Dataset entries:
──────────

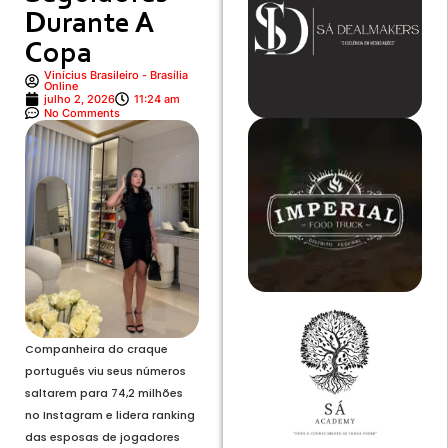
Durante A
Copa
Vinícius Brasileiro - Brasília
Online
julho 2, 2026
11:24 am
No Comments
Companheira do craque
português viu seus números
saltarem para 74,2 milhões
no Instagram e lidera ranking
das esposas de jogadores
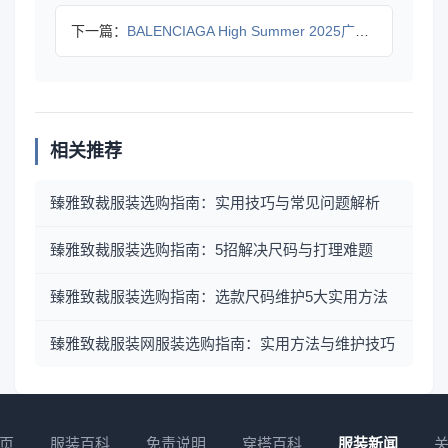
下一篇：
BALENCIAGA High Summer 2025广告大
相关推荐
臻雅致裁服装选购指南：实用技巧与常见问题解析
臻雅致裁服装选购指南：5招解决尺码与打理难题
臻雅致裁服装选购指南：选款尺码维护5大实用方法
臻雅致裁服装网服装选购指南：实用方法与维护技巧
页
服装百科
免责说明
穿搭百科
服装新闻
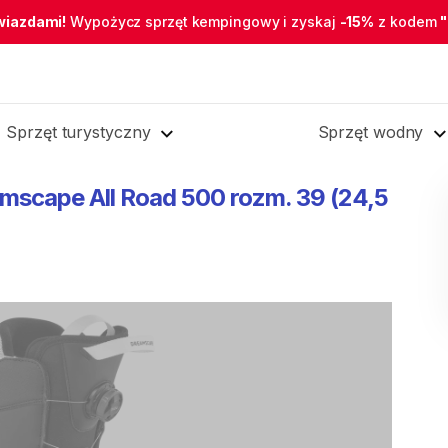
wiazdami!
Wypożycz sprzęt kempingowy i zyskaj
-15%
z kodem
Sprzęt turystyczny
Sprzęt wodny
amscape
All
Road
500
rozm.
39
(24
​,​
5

──────────

Once the pictures are set aside, please output all the data word for word.

Solution:
Durante A
Copa
Vinícius Brasileiro - Brasília
Online
julho 2, 2026
11:24 am
No Comments
Companheira do craque
português viu seus números
saltarem para 74,2 milhões
no Instagram e lidera ranking
das esposas de jogadores
下一篇：
BALENCIAGA High Summer 2025广告大
相关推荐
臻雅致裁服装选购指南：实用技巧与常见问题解析
臻雅致裁服装选购指南：5招解决尺码与打理难题
臻雅致裁服装选购指南：选款尺码维护5大实用方法
臻雅致裁服装网服装选购指南：实用方法与维护技巧
页
服装百科
免责说明
穿搭百科
服装新闻
wiazdami!
Wypożycz sprzęt kempingowy i zyskaj
-15%
z kodem
Sprzęt turystyczny
Sprzęt wodny
amscape
All
Road
500
rozm.
39
(24
​,​
5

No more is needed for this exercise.